As the finger assembly units begin to rise from a position as in fig. 5 the position control struts (lu) which are attached to the finger assembly units by a pair of anchor lugs 10, fig. 6 begin to close slowly applying only a small amount of resistance at this point of the return stroke. On account of the geometry of the finger assembly unit, the speed of return or layback of the collapsed finger assembly unit greatly increases. The greatest amount of speed being when the assembly is as in fig. 2 and correspondently the greatest amount of resistance is offered by the position control strut at this point. The increased resistance at this point fig. 2 coupled with the fact that pivot 9 having the optimum leverage point in relation to centre pivot 5. The combination of pivot location, the force applied by the hydraulic cylinder and the resistance applied in the other direction by the position control strut combine to create a rotation effect of the finger cluster unit rotating the finger cluster unit 3 to stand vertical as in fig. 2 and fig. 1. When the rotation of the finger cluster unit is complete the spring loaded lock as previously mentioned but not illustrated engages. At this point as in fig. 2 the hydraulic cylinders continue to apply force on the extended finger assembly unit overcoming the force applied by the position

control strut, which at this point has relaxed its grip on account of the decrease in its closing speed. The finger assembly is then gently pushed back until they come into contact with polymer bumpers 12, fig. 3.

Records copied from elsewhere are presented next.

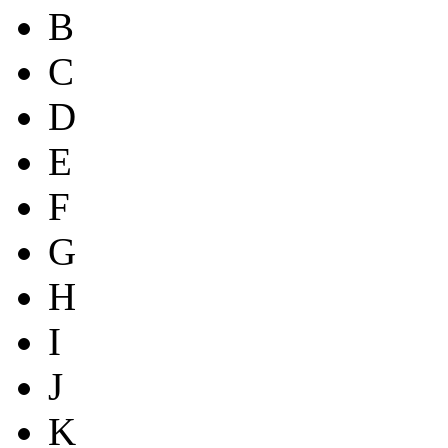
B
C
D
E
F
G
H
I
J
K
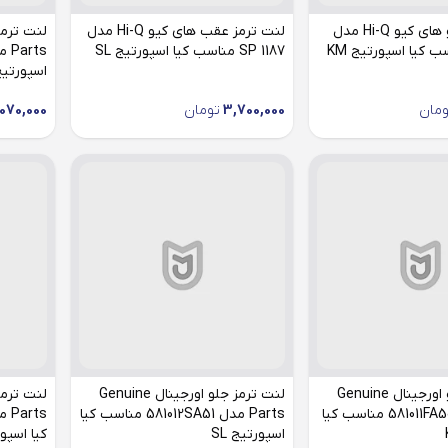
لنت ترمز جلو های کیو Hi-Q مدل
لنت ترمز عقب های کیو Hi-Q مدل
SP 1187 مناسب کیا اسپورتیج SL
اسپورتیج 
ومان
3,700,000
تومان
,070,000
لنت ترمز جلو اورجینال Genuine
لنت ترمز جلو اورجینال Genuine
Parts مدل 581011FA50 مناسب کیا
Parts مدل 581012SA51 مناسب کیا
اسپورتیج SL
کیا اسپور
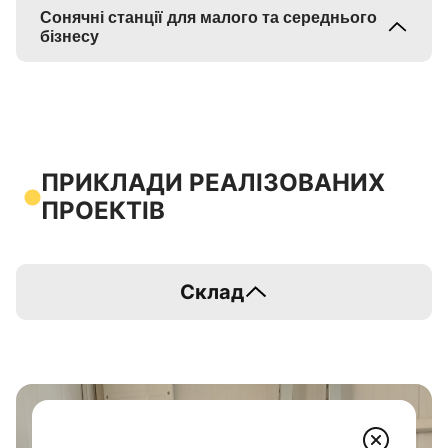
Сонячні станції для малого та середнього
бізнесу
ПРИКЛАДИ РЕАЛІЗОВАНИХ
ПРОЕКТІВ
Склад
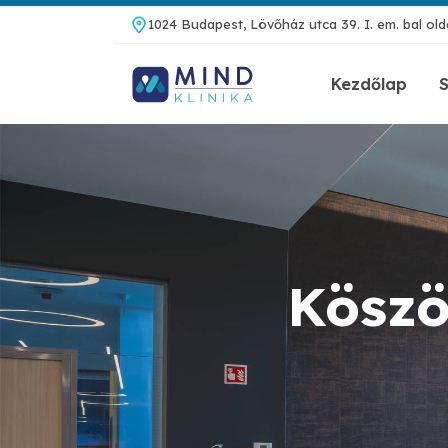
1024 Budapest, Lövőház utca 39. I. em. bal olda
Kezdőlap
S
Köszö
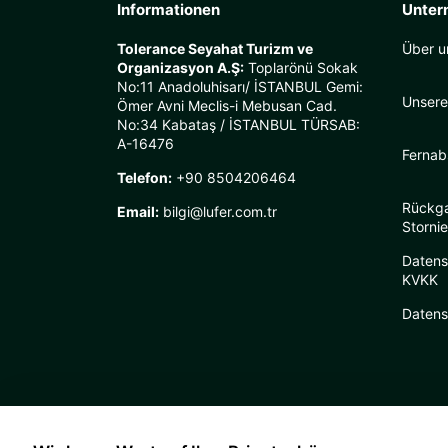
Informationen
Unter
Tolerance Seyahat Turizm ve
Über u
Organizasyon A.Ş:
Toplarönü Sokak
No:11 Anadoluhisarı/ İSTANBUL Gemi:
Unsere
Ömer Avni Meclis-i Mebusan Cad.
No:34 Kabataş / İSTANBUL TÜRSAB:
A-16476
Fernab
Telefon:
+90 8504206464
Rückg
Email:
bilgi@lufer.com.tr
Stornie
Datens
KVKK
Datensc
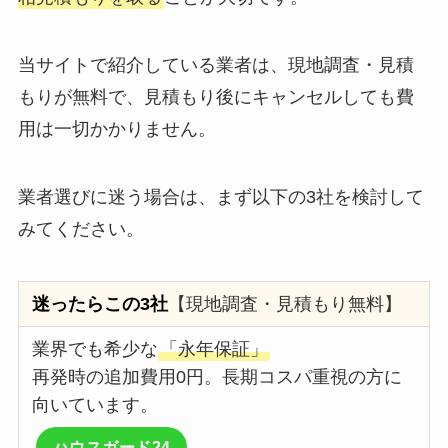
当サイトで紹介している業者は、現地調査・見積
もりが無料で、見積もり後にキャンセルしても費
用は一切かかりません。
業者選びに迷う場合は、まず以下の3社を検討して
みてください。
迷ったらこの3社
【現地調査・見積もり無料】
業界でも希少な
「永年保証」
再発時の追加費用0円。長期コスパ重視の方に
向いています。
ハウスガード24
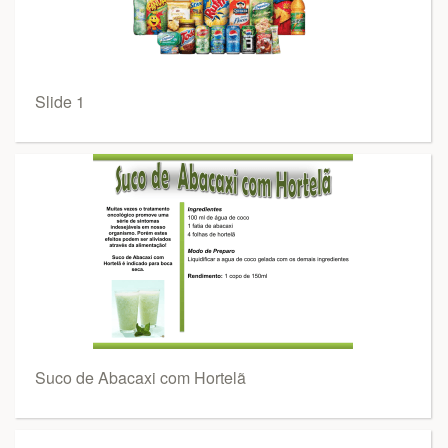
Slide 1
Suco de Abacaxi com Hortelã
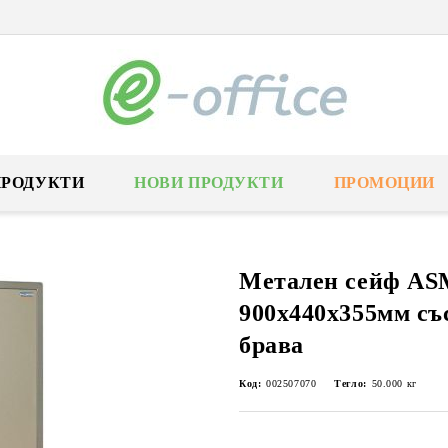
ПРОДУКТИ
НОВИ ПРОДУКТИ
ПРОМОЦИИ
Метален сейф ASM
900x440x355мм съ
брава
Код:
002507070
Тегло:
50.000
кг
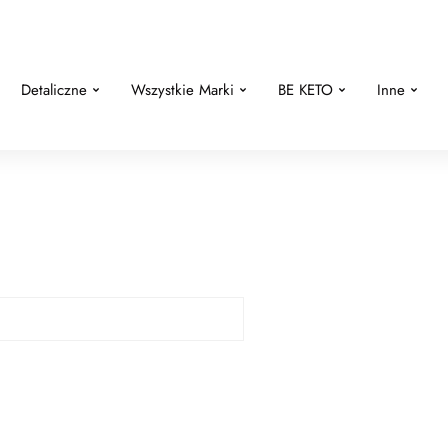
Detaliczne
Wszystkie Marki
BE KETO
Inne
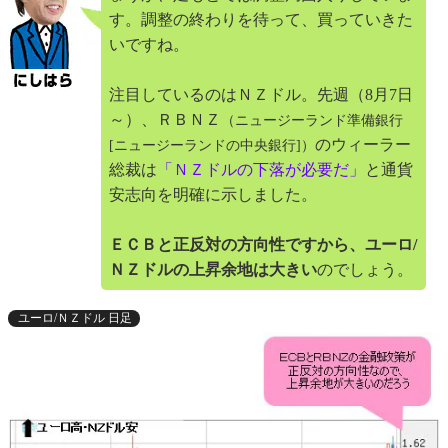
す。調整の終わりを待って、買っていきた
いですね。
注目しているのはＮＺドル。先週（8月7日
～）、ＲＢＮＺ
（ニュージーランド準備銀行
のウィーラー
[ニュージーランドの中央銀行]）
総裁は
「ＮＺドルの下落が必要だ」
と通貨
安志向を明確に示しました。
ＥＣＢと正反対の方向性ですから、ユーロ/
ＮＺドルの上昇余地は大きい
のでしょう。
ユーロ/ＮＺドル 日足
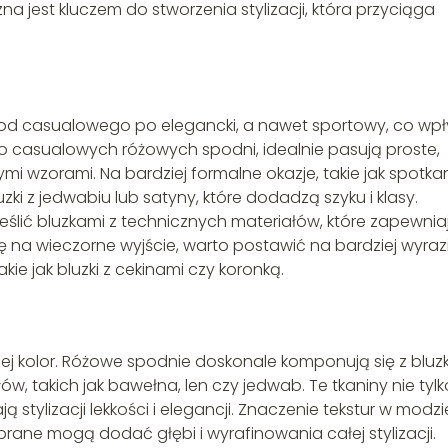
a jest kluczem do stworzenia stylizacji, która przyciąga
 od casualowego po elegancki, a nawet sportowy, co wp
do casualowych różowych spodni, idealnie pasują proste,
nymi wzorami. Na bardziej formalne okazje, takie jak spotka
ki z jedwabiu lub satyny, które dodadzą szyku i klasy.
ślić bluzkami z technicznych materiałów, które zapewnia
 na wieczorne wyjście, warto postawić na bardziej wyraz
kie jak bluzki z cekinami czy koronką.
 jej kolor. Różowe spodnie doskonale komponują się z bluz
w, takich jak bawełna, len czy jedwab. Te tkaniny nie tylk
 stylizacji lekkości i elegancji. Znaczenie tekstur w modzi
ane mogą dodać głębi i wyrafinowania całej stylizacji.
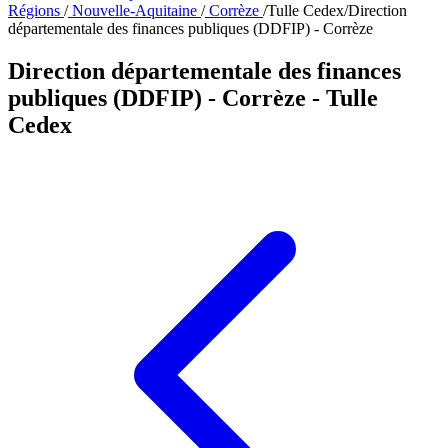
Régions
/
Nouvelle-Aquitaine
/
Corrèze
/
Tulle Cedex
/
Direction
départementale des finances publiques (DDFIP) - Corrèze
Direction départementale des finances
publiques (DDFIP) - Corrèze
- Tulle
Cedex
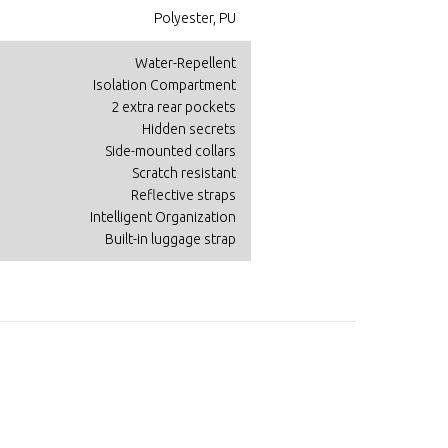
Polyester, PU
Water-Repellent
Isolation Compartment
2 extra rear pockets
Hidden secrets
Side-mounted collars
Scratch resistant
Reflective straps
Intelligent Organization
Built-in luggage strap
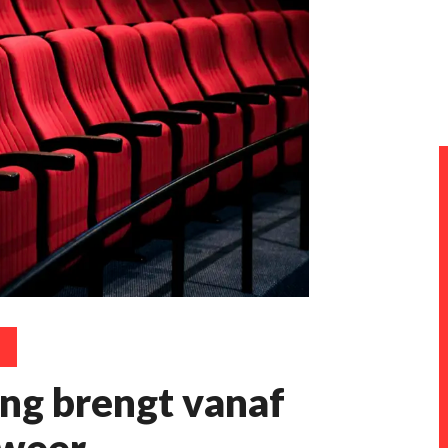
ng brengt vanaf
 weer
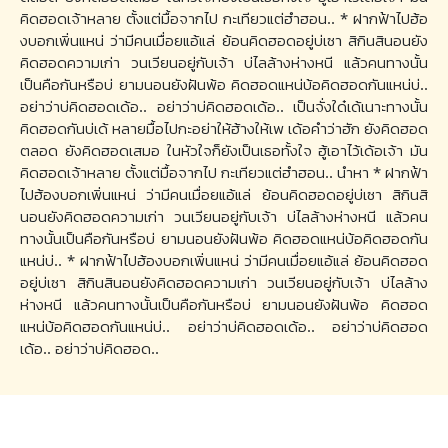
คิดฮอดเจ้าหลาย ตั้งแต่มื้อจากไป กะเทียวแต่ฮำฮอน.. * ฝากฟ้าไปฮ้อ
งบอกเพิ่นแหน่ ว่ามีคนเมื่อยแอ้แล่ ย้อนคิดฮอดอยู่บ่เซา สิกินสินอนยัง
คิดฮอดความเก่า วนเวียนอยู่กับเจ้า บ่ไลล้างห่างหนี แล้วคนทางนั้น
เป็นคือกันหรือบ่ ยามนอนยังฝันพ้อ คิดฮอดแหน่บ้อคิดฮอดกันแหน่บ่..
อย่าว่าบ่คิดฮอดเด้อ.. อย่าว่าบ่คิดฮอดเด้อ.. เป็นจั่งใด๋เด้เนาะทางนั้น
คิดฮอดกันบ่เด้ หลายมื้อไปกะอย่าให้ฮ้างให้เพ เด้อคำว่าฮัก ยังคิดฮอด
ตลอด ยังคิดฮอดเสมอ ในหัวใจก็ยังเป็นเธอทั้งใจ ฮู้เอาไว้เด้อเจ้า มัน
คิดฮอดเจ้าหลาย ตั้งแต่มื้อจากไป กะเทียวแต่ฮำฮอน.. นำหา * ฝากฟ้า
ไปฮ้องบอกเพิ่นแหน่ ว่ามีคนเมื่อยแอ้แล่ ย้อนคิดฮอดอยู่บ่เซา สิกินสิ
นอนยังคิดฮอดความเก่า วนเวียนอยู่กับเจ้า บ่ไลล้างห่างหนี แล้วคน
ทางนั้นเป็นคือกันหรือบ่ ยามนอนยังฝันพ้อ คิดฮอดแหน่บ้อคิดฮอดกัน
แหน่บ่.. * ฝากฟ้าไปฮ้องบอกเพิ่นแหน่ ว่ามีคนเมื่อยแอ้แล่ ย้อนคิดฮอด
อยู่บ่เซา สิกินสินอนยังคิดฮอดความเก่า วนเวียนอยู่กับเจ้า บ่ไลล้าง
ห่างหนี แล้วคนทางนั้นเป็นคือกันหรือบ่ ยามนอนยังฝันพ้อ คิดฮอด
แหน่บ้อคิดฮอดกันแหน่บ่.. อย่าว่าบ่คิดฮอดเด้อ.. อย่าว่าบ่คิดฮอด
เด้อ.. อย่าว่าบ่คิดฮอด..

The combination of the function of the position control strut and the baler geometry ensure a smooth bump free return giving the unit location stability. Fitted into the hydraulic system are pressure switches which are linked into the electronic control system, these are sensitive and adversely effected by pressure spikes in the hydraulic system. The double acting hydraulic cylinder (7) are regenerated on the return stroke to speed up their return and as such can create severe pressure spikes in the hydraulic system when the pressing finger assembly reaches the position as in fig. 2. The position control struts ensure a smooth spike free return on account of positioning and timing.